In the main program, create an array of 4 students with different grades. Loop through them and call Print(). Then find and print the student with the highest average.

💡 Hint
To find the best student, start with Student best = roster[0]; and loop through the rest: if (s.GetAverage() > best.GetAverage()) best = s;. This is the same max-finding pattern from L07 — but applied to objects instead of plain numbers.

⚠️Common Mistakes

Forgetting new — using a class like a variable

Writing Student alice; declares a variable but does not create an object. Trying to set alice.Name = "Alice" will crash with a NullReferenceException. You must write Student alice = new Student();.

Confusing the class with the object

Writing Student.Name = "Alice" is wrong — Student is the class (the blueprint), not an object. You need an instance first: Student s = new Student(); s.Name = "Alice";.

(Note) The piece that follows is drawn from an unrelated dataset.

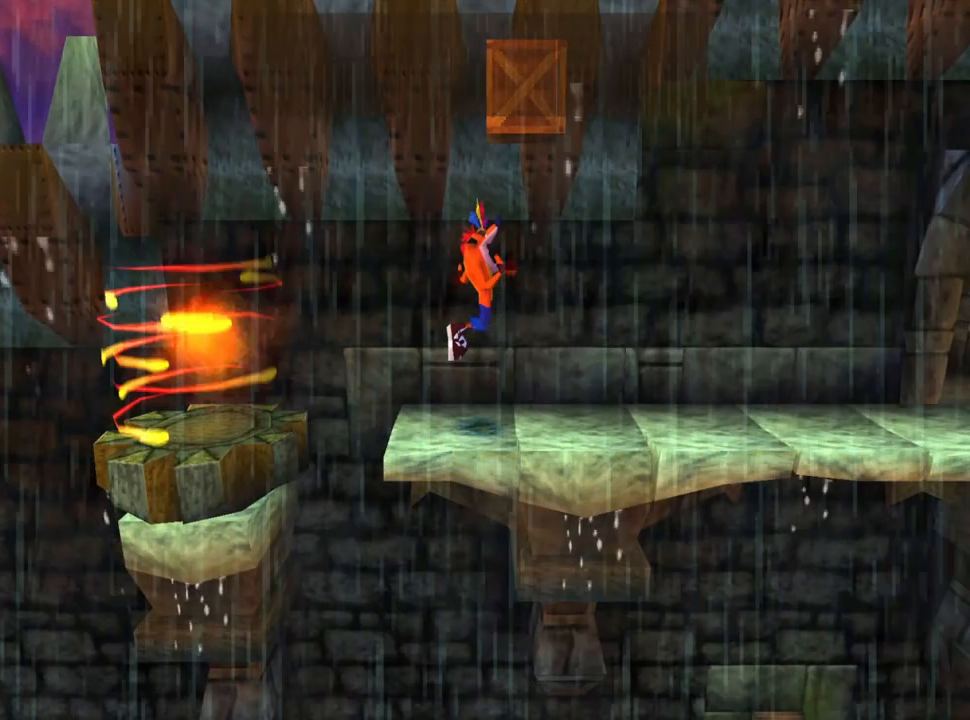
{"buttons": [], "events": []}
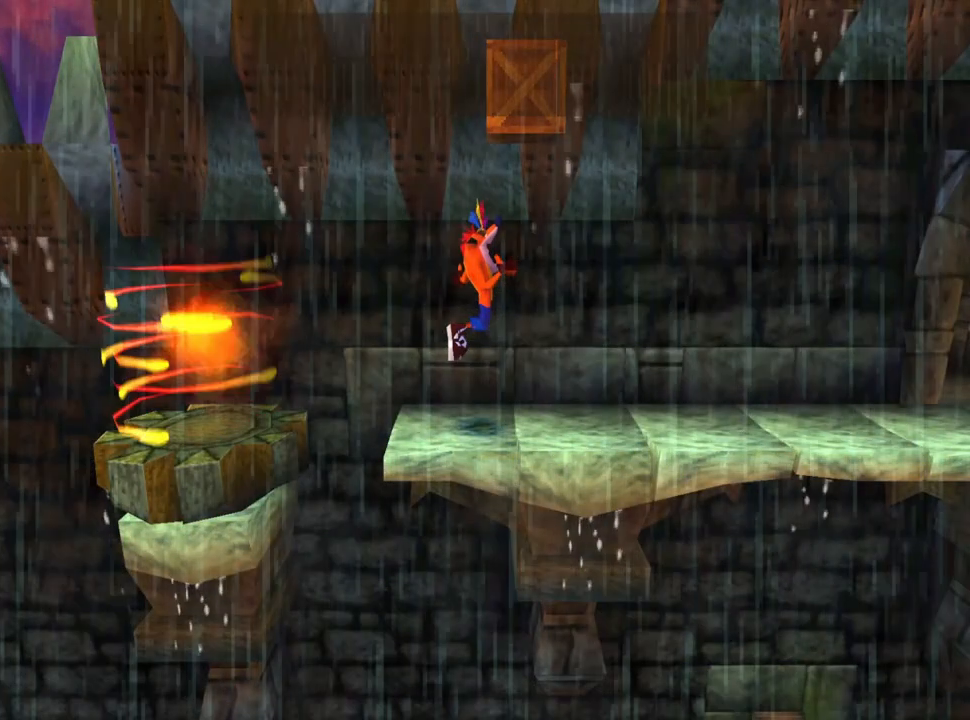
{"buttons": [], "events": []}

Putting the class inside top-level code

With top-level statements, your class must be defined after all top-level code, or in a separate file. If you write class Dog { } in the middle of your main code, you'll get a compiler error.

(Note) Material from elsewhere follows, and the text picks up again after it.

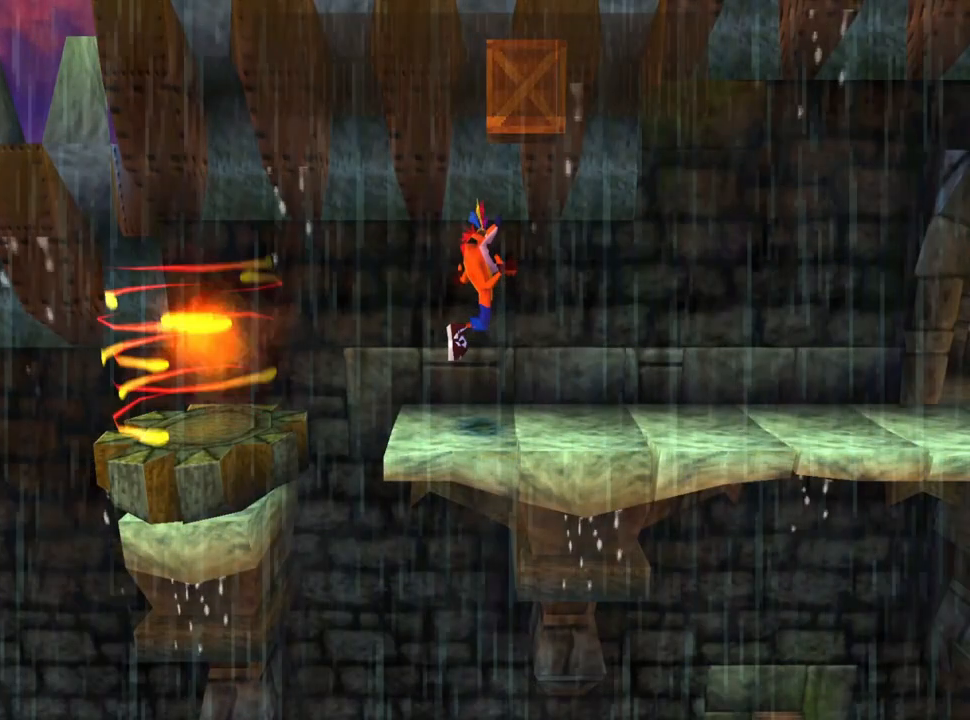
{"buttons": [], "events": []}
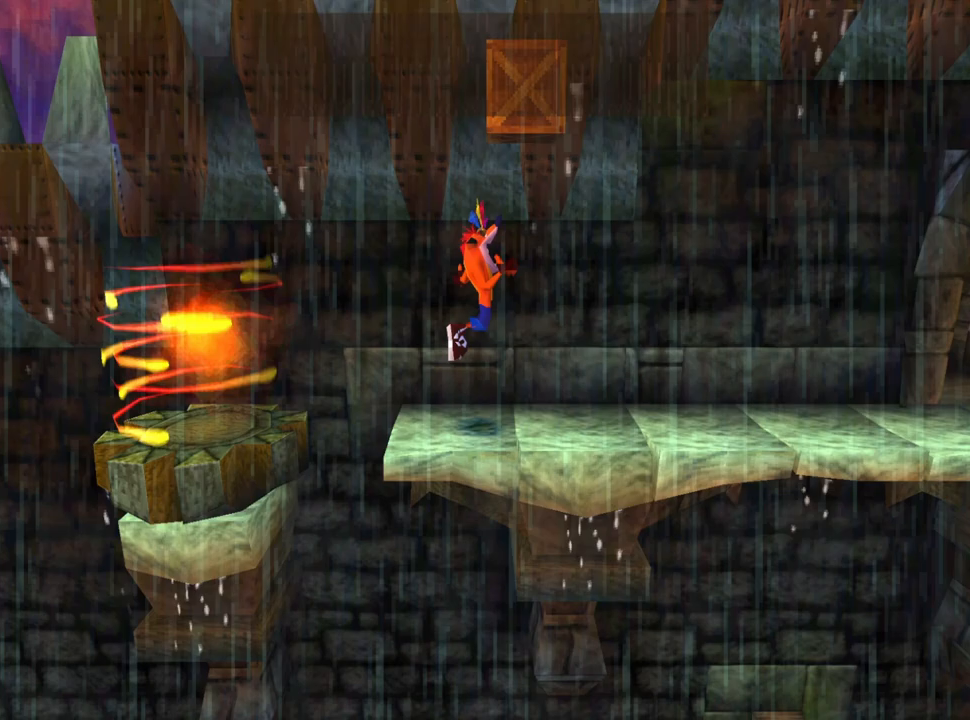
{"buttons": [], "events": []}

Missing public on properties

Writing string Name { get; set; } without public makes the property private by default — you won't be able to access it from outside the class. Always add public in front.

🎓Instructor Notes

⚡ How to run this lesson (~80 min)

  • [10 min] Start with the analogy before touching the keyboard. Draw a "Student" card on the board with fields (Name, Age, GPA). Ask the room: "If I give you 30 blank copies of this card, what would you do?" They'll say "fill them in" — that's instantiation. Analogy first, syntax second.
  • [15 min] Live code: class → object → fields. Build the Car class from section 2 live. Create two cars. Change one — show that the other doesn't change. When the room goes quiet, ask: "How many Car objects exist in memory right now?"
  • [15 min] Live code: properties + methods. Refactor Car fields into auto-properties. Add a PrintInfo() method. Ask: "Why is it better that the Car prints itself, instead of us printing it from outside?" This plants the seed for encapsulation (covered in L11).
  • [10 min] Object initializer syntax + arrays of objects. Show the shorthand. Then create an array of 3 cars and loop with foreach. Ask: "How would you do this with parallel arrays? How many arrays would you need?"
  • [25 min] Task 1 in class. Walk around while students work. The most common stumble is putting the class definition in the wrong place (inside top-level code). Have the fix ready on the projector.
  • [5 min] Wrap up + assign homework. Preview L11: "Next week we add constructors and learn how to protect object data with encapsulation." Assign Tasks 2 and 3 as homework.

💬 Discussion questions

  • "Can you think of a real-world thing that would be hard to represent with just variables and arrays?"
  • "If two objects come from the same class, are they the same object? Why or why not?"
  • "Why might you want a method to return a value instead of printing directly?"